Gandang tasa merupakan alat musik tradisional berbentuk tabung panjang yang terbuat dari kayu atau bambu, dilengkapi dengan kulit drum di kedua ujungnya. Suara dalamnya yang dalam dan resonan menambah nuansa khidmat sekaligus mengiringi gerakan simbolik para peserta.
Berikut adalah beberapa aspek penting dari atraksi gandang tasa dalam prosesi Tabuik:
- Peran simbolik: Irama gandang tasa menandai fase-fase penting dalam prosesi, seperti pembacaan doa, pengangkatan Tabuik, dan penutupan upacara.
- Teknik permainan: Anggota Kelompok Tabuok Subarang menepuk kedua kulit drum secara bersamaan dengan ritme yang teratur, menciptakan getaran yang terasa hingga penonton di sekitar.
- Visualisasi: Para pemain biasanya mengenakan pakaian adat berwarna cerah dan membawa gandang tasa berukir motif tradisional, menambah daya tarik estetika.
- Keterlibatan masyarakat: Masyarakat lokal, baik warga maupun wisatawan, berkumpul di alun-alun utama untuk menyaksikan pertunjukan, menjadikan acara ini sebagai titik pertemuan budaya.
Prosesi Tabuik sendiri dimulai pada tanggal 9 Muharram dan berlangsung selama enam hari, dengan puncaknya pada hari ketujuh ketika Tabuik dibawa menuju laut.

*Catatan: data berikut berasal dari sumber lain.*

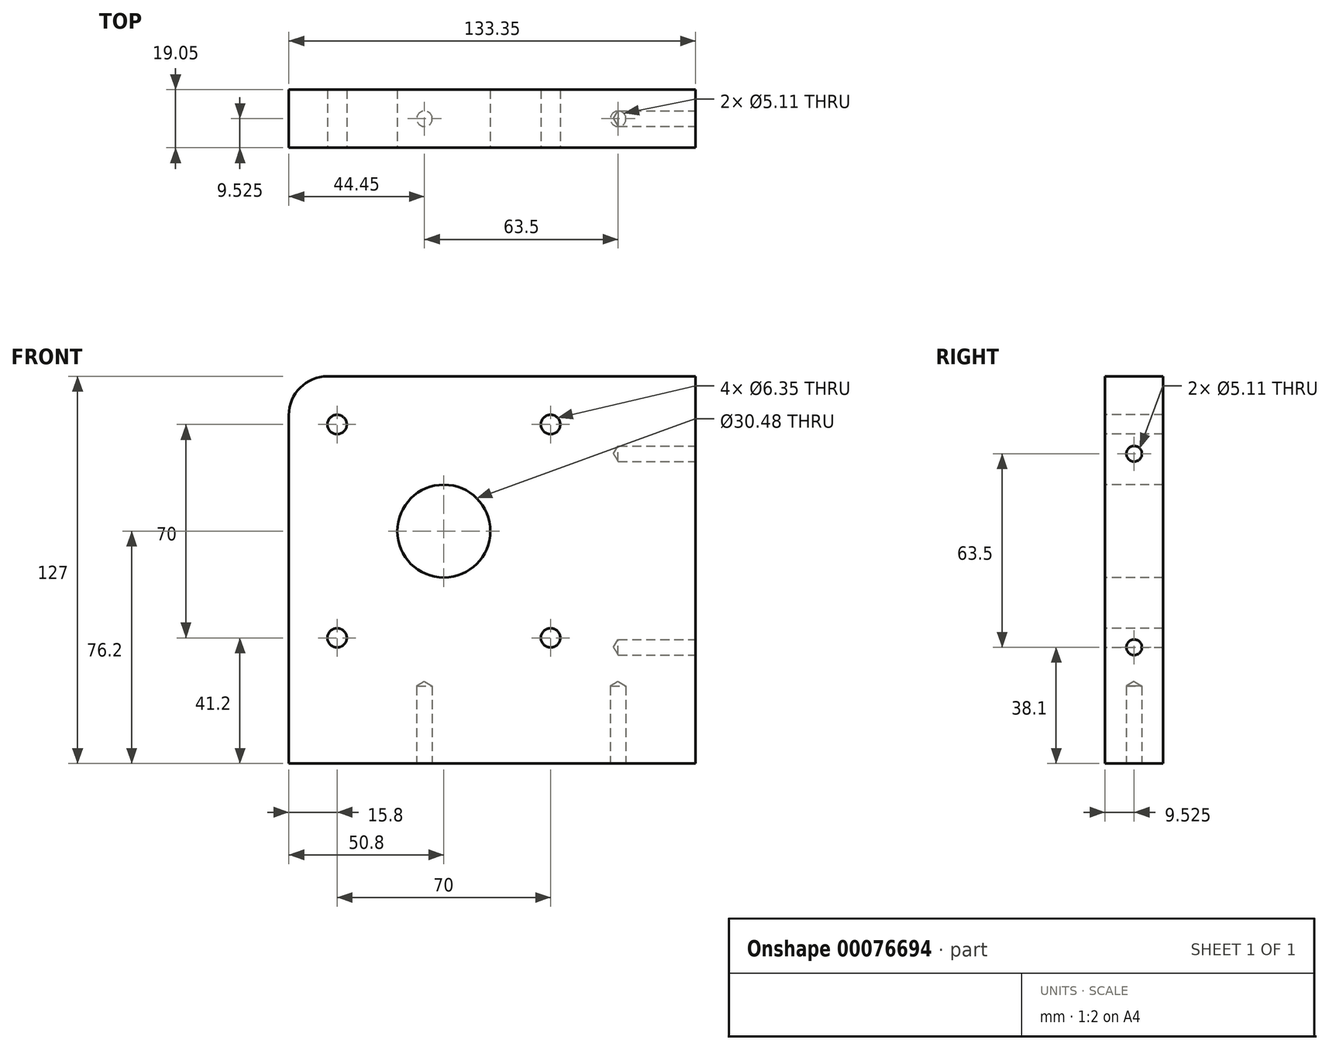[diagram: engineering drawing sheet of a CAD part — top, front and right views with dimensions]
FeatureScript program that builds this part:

Selama rangkaian acara, gandang tasa dimainkan secara berkala untuk menandai transisi antar segmen, memastikan alur upacara tetap teratur dan khidmat.
Keunikan atraksi ini tidak hanya terletak pada bunyi yang khas, tetapi juga pada kemampuannya menyatukan elemen musik, tari, dan ritual dalam satu rangkaian yang harmonis. Bagi para penikmat budaya, mendengar dan melihat gandang tasa beraksi merupakan pengalaman yang menggugah rasa hormat serta kebanggaan terhadap warisan Minangkabau.